Probably overwhelmed with complains of illegal mining operations in many mineral-rich areas in the country, the Government of Liberia has taken a bold step that could bring an end to the factor said to be having low impact on economic growth.
Making the announcement Thursday that government now has in place a special taskforce to police the mining sector at a press briefing, Deputy Information Minister Eugene Fahngon described unlawful venturing in the sector as “criminal acts that amount to theft of property, economic sabotage, and a total violation of the laws of Liberia.
He said the decision to have this body stemmed from observations by the Ministry of Justice that there are people engaged in illegal mining of the country’s natural resources, felling high-quality trees for unlawful export at the detriment of the State.

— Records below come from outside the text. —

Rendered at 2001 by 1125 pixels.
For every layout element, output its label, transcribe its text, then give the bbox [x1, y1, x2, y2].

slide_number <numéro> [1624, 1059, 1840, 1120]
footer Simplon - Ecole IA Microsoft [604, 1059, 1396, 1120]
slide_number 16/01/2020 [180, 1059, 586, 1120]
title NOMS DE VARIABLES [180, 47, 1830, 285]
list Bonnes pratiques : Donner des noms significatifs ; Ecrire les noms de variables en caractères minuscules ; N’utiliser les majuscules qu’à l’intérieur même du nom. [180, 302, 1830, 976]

The taskforce will be governed by a cross-section of actors, including the Ministries of Justice and Mines and Energy, as chair and co-chair, and will be duly provided law-enforcement support by the Liberia National Police (LNP) and Liberia Immigration Service (LIS).
This means that all county attorneys, police detachment commanders, and senior staff of the Forestry Development Authority will equally be involved in saving Liberia’s mining sector and forests believed by most citizens as being very rich but poverty remains evident in the West African state, according to Fahngon.

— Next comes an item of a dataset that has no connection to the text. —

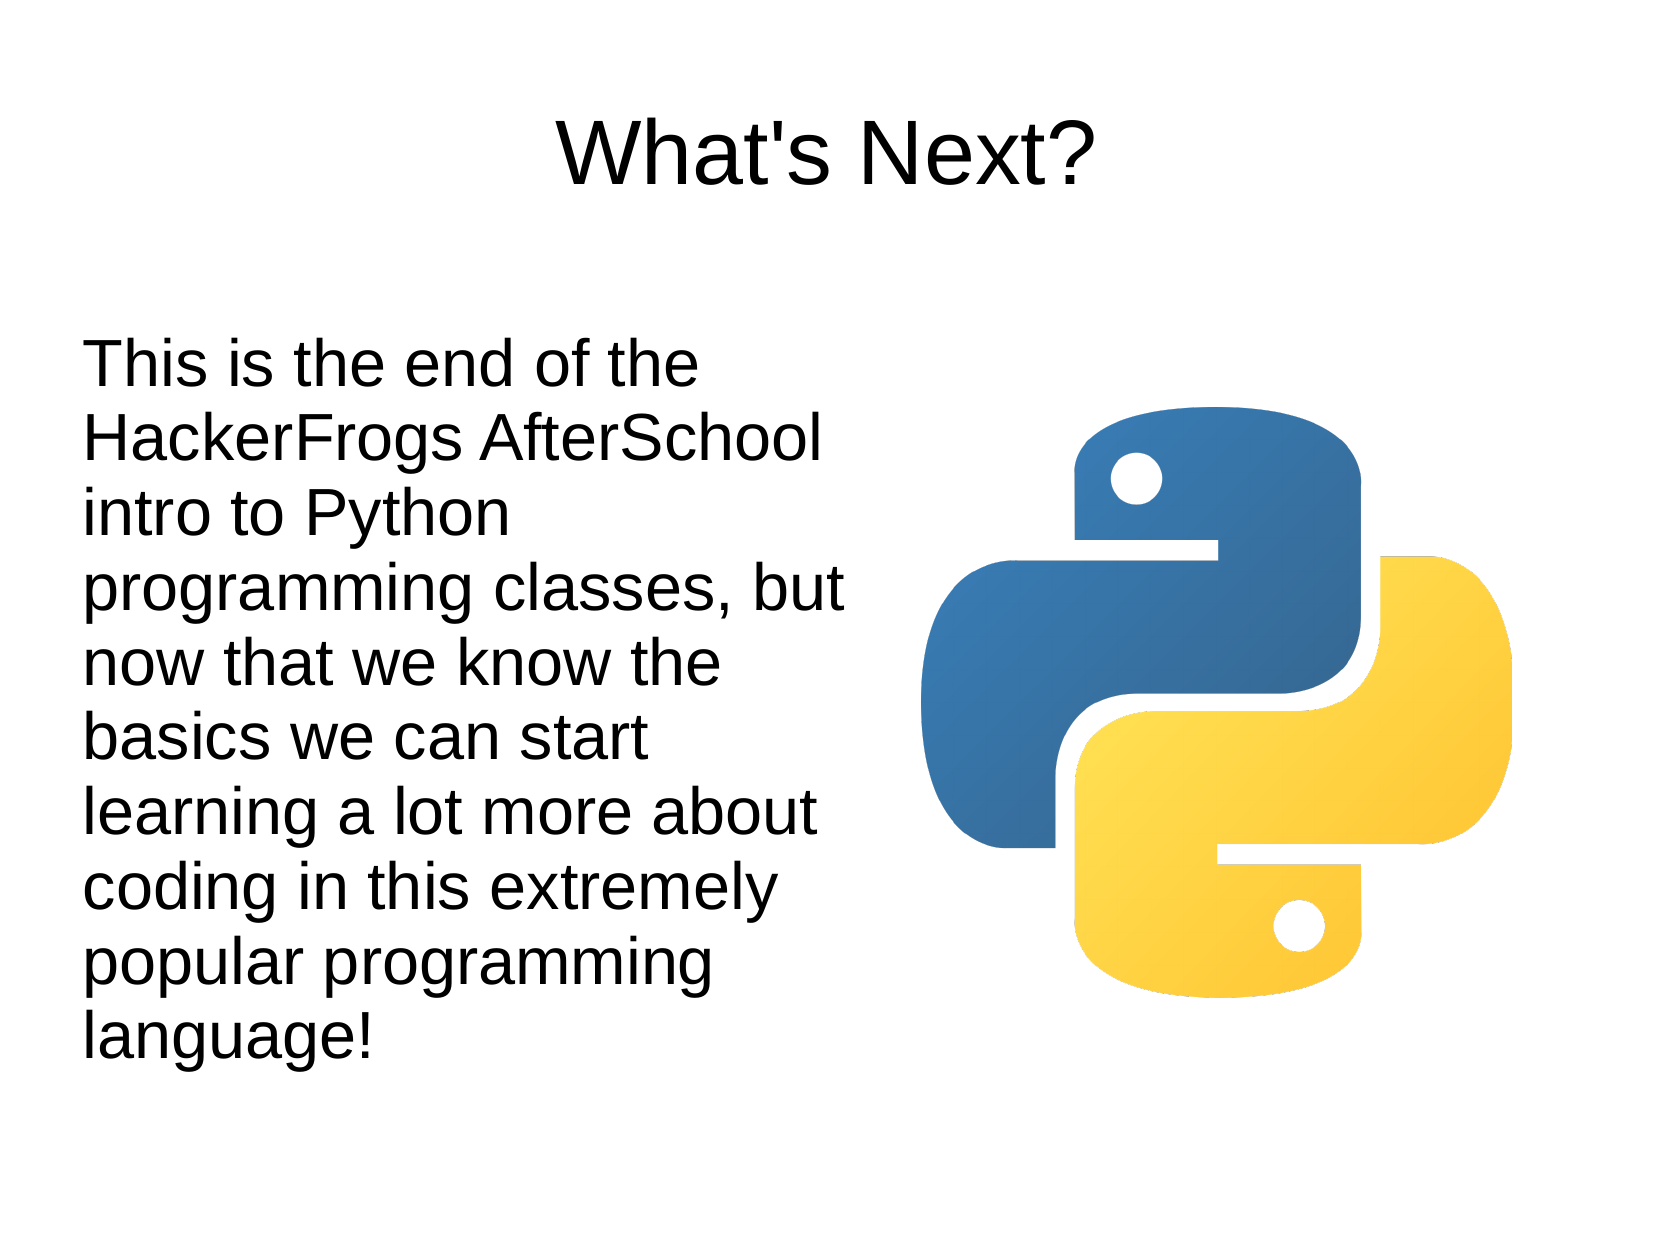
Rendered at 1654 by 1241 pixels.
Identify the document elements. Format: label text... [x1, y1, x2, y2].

subtitle This is the end of the HackerFrogs AfterSchool intro to Python programming classes, but now that we know the basics we can start learning a lot more about coding in this extremely popular programming language! [82, 290, 1571, 1109]
title What's Next? [82, 49, 1571, 257]
picture [921, 407, 1512, 999]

“The Special Taskforce has been directed to proceed to illegal mining and logging sites to arrest violators and seize all properties there to be used for prosecution purposes. All persons are admonished to cooperate with the taskforce,” he added.
Locals in many counties over the years have reported illicit mining activities that they claim are of no real benefit to them and future generations.
They fear that the natural resources in their communities could be depleted without positively impacting human and infrastructural development.
These residents have repeatedly called for decisive and robust inspection exercises by the government to curb these unscrupulous activities in some of the remotest illegal mines and turn the tide in the interest of the government and its people.